* REQUIRED ACTION *
Format all of the data below as a numbered list, dropping any blank lines. Leave the pictures out of your answer.
START DATA IN THIS EXERCISE
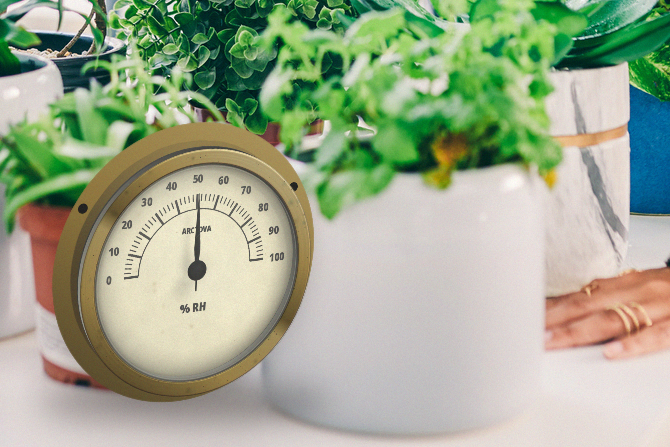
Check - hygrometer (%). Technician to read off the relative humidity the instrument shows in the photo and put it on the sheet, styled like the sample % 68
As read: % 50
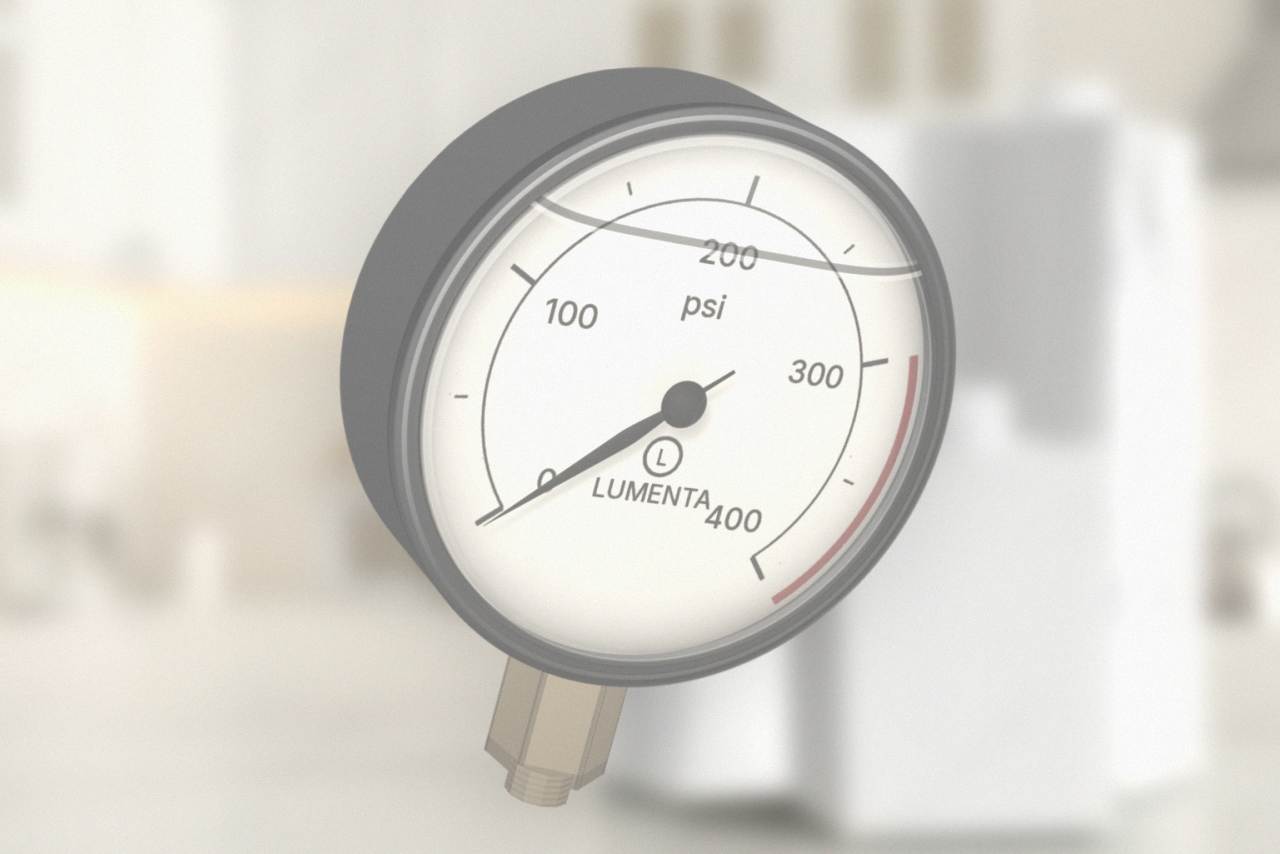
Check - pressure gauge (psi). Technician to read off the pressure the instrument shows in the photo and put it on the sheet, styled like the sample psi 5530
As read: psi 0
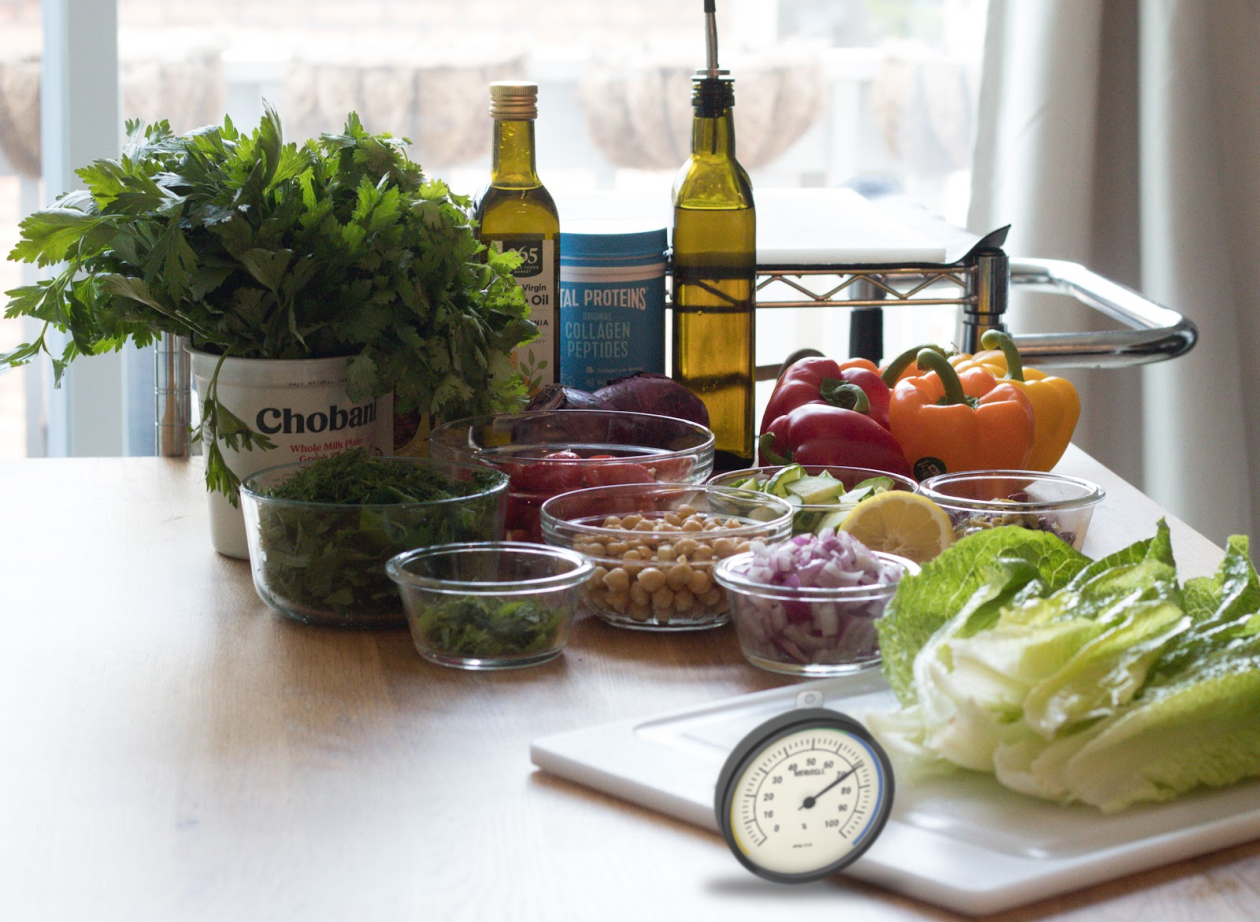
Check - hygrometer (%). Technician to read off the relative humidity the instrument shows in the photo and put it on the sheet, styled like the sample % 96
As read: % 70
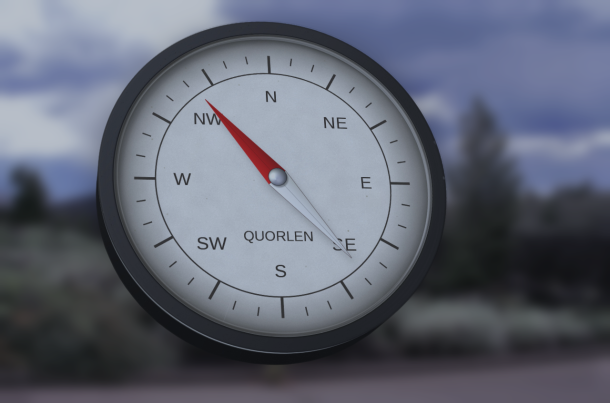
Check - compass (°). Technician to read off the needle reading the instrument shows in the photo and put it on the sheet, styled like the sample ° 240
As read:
END DATA IN THIS EXERCISE
* YOUR RESPONSE *
1. Check - hygrometer (%). Technician to read off the relative humidity the instrument shows in the photo and put it on the sheet, styled like the sample % 68
2. As read: % 50
3. Check - pressure gauge (psi). Technician to read off the pressure the instrument shows in the photo and put it on the sheet, styled like the sample psi 5530
4. As read: psi 0
5. Check - hygrometer (%). Technician to read off the relative humidity the instrument shows in the photo and put it on the sheet, styled like the sample % 96
6. As read: % 70
7. Check - compass (°). Technician to read off the needle reading the instrument shows in the photo and put it on the sheet, styled like the sample ° 240
8. As read:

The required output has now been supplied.